Bob is a surprisingly keen monarchist. If he was smarter and more dashing he could been mistaken for Tim Brook-Taylor on
The Goodies
because he stands to attention whenever he hears the
National Anthem and even knows all five verses of it. There is a Union Jack in the outside toilet, a collection of coronation cups hanging from hooks on a high shelf in the kitchenette and,
somewhere in the depths of the sideboard, a jigsaw puzzle of Henry VIII and his six wives (definitely a sex maniac).
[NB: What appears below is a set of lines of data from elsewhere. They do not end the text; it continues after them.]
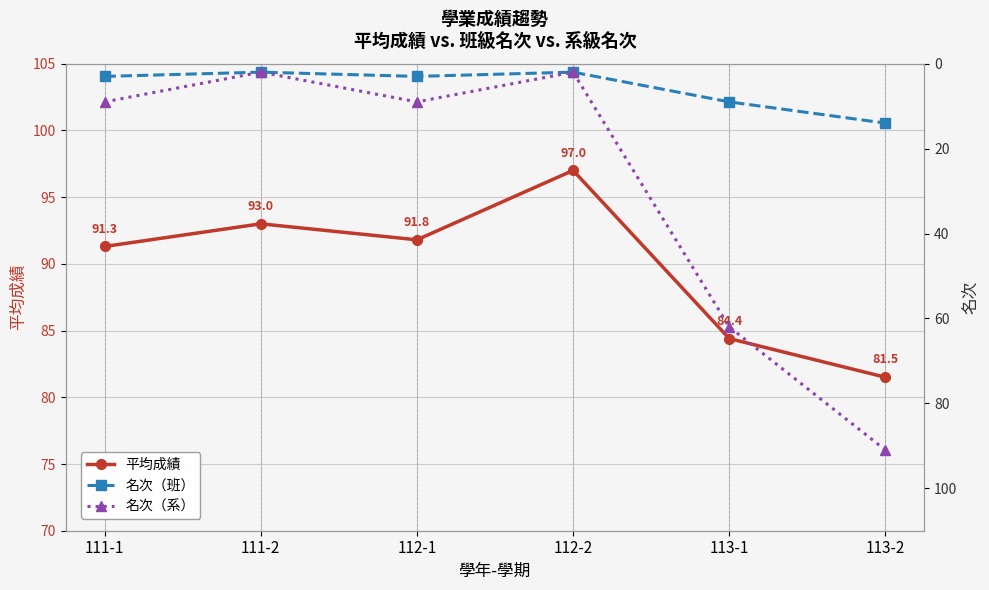

What is the sum of all 名次（系） values?

175.0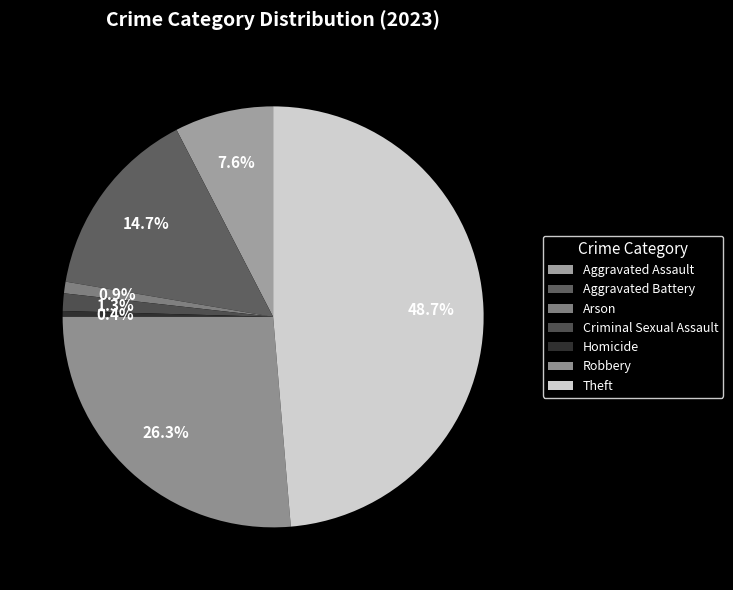

How much of the chart is everything except Criminal Sexual Assault?

98.7%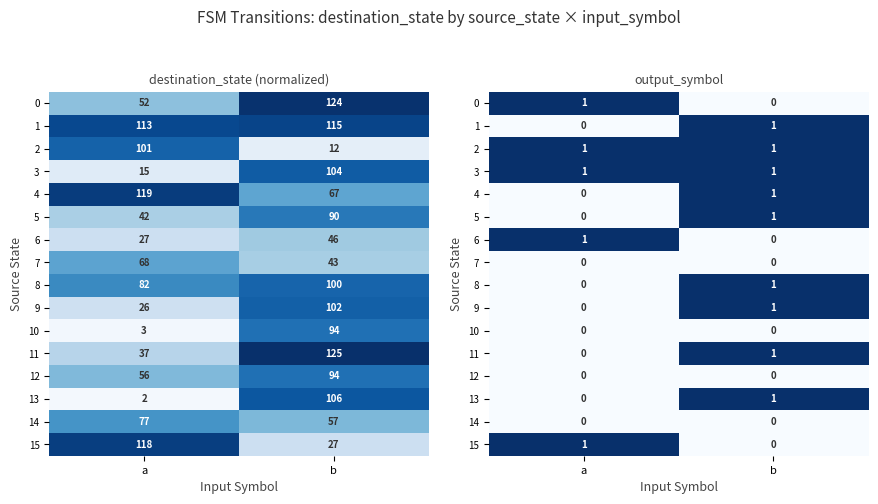

What is the spread (max minus min) of values at b?

1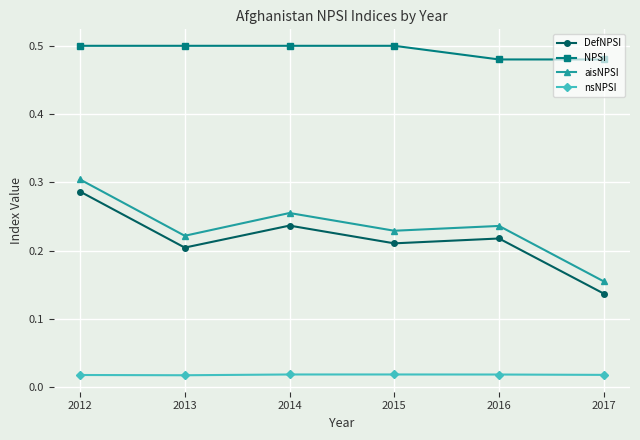

At which category does aisNPSI reach its first local valley?

2013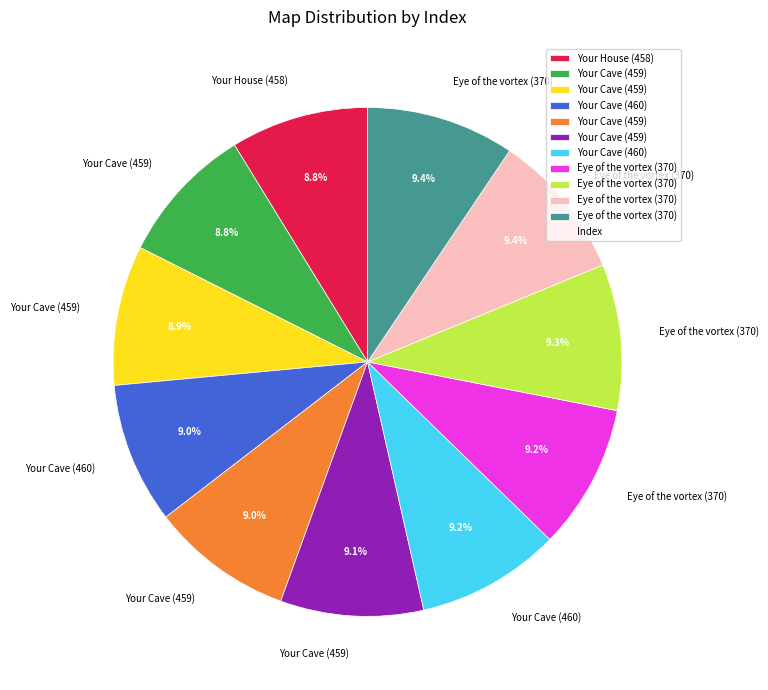

Does any single category account for the majority?

No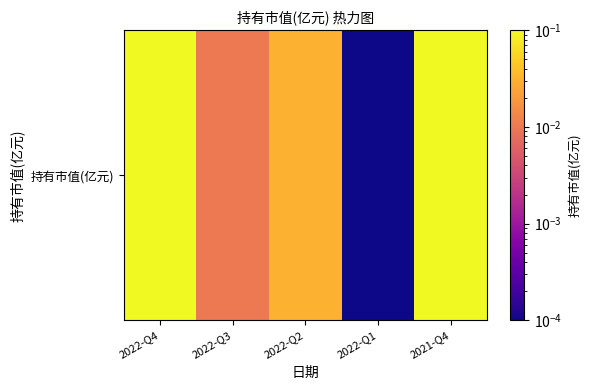

What value does the data have at 2022-Q4?

0.2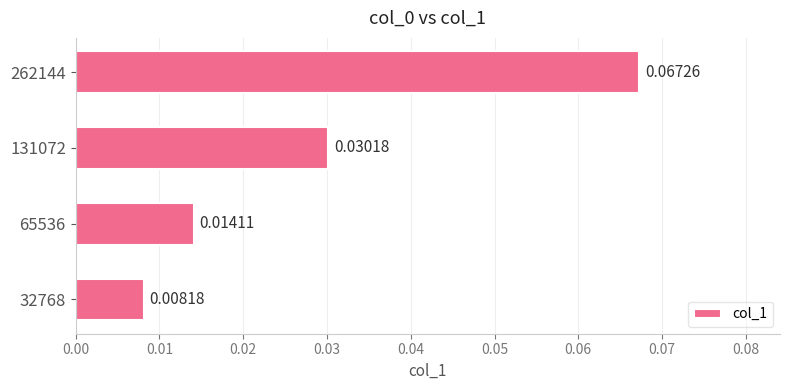

Rank the categories by value from lowest to highest.

32768, 65536, 131072, 262144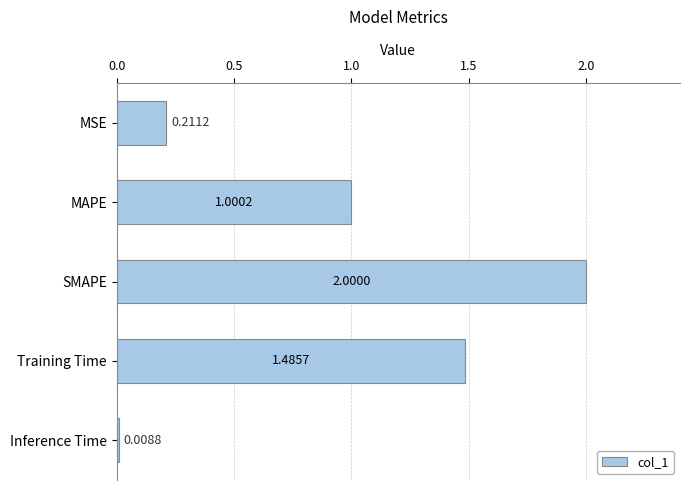

What is the change in value from MAPE to Inference Time?

-1.0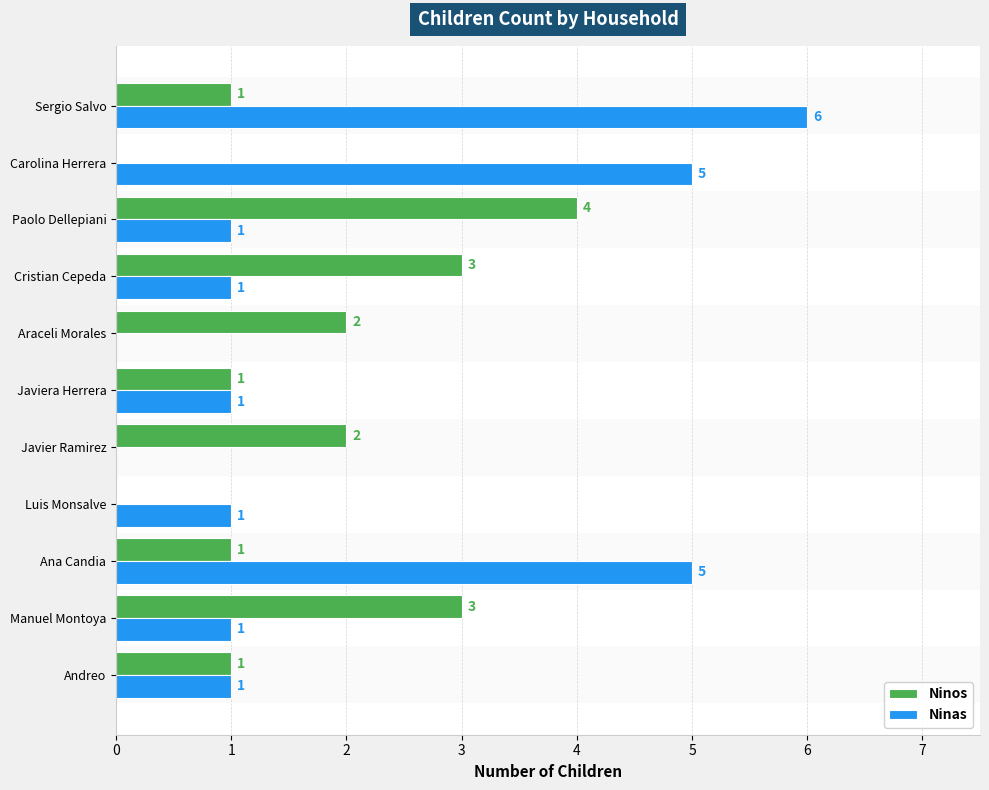

What is the total value across all series at Cristian Cepeda?

4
One of the strangest things Bob once said to me, in the months following
Helena’s departure, was: ‘At least she chose Canada, part of the Empire, I mean, Commonwealth.’ I had no idea what he was going on about at the time, but in all the current royal
furore, I can see what he was trying to say, in his own Bob-way.

And right now, Bob is trying to take Wink’s mind off the end of an era and the crushing of her hopes to be on Bruce’s show. A party to end all parties might just do that.

Fortunately for Bob – and the rest of the street – Linda takes it upon herself to do the bulk of the organisation, enlisting Patty’s help. Bob and Lugsy lend
their (relative) muscle when required but it is quite clear that their respective girlfriends have it all under control.

They organise raffles, coffee mornings, bring and buy sales in order to scrape enough money together to make her Majesty proud and to give the residents of our street a day to remember. There is
party food to be made, trestle tables to be borrowed, bunting to be hung. There is a bonnet competition, a tug of war, a beautiful baby contest and a talent show to be organised. But most of all
what we need is sunshine and sunshine is what we get.

It is evident from the moment the seagulls wake us that it is going to be a scorcher. We have to be up bright and early to help cleanse the street of dog dirt and fag ends. I am part of the
cleaning brigade, led by Lugsy who is used to early starts.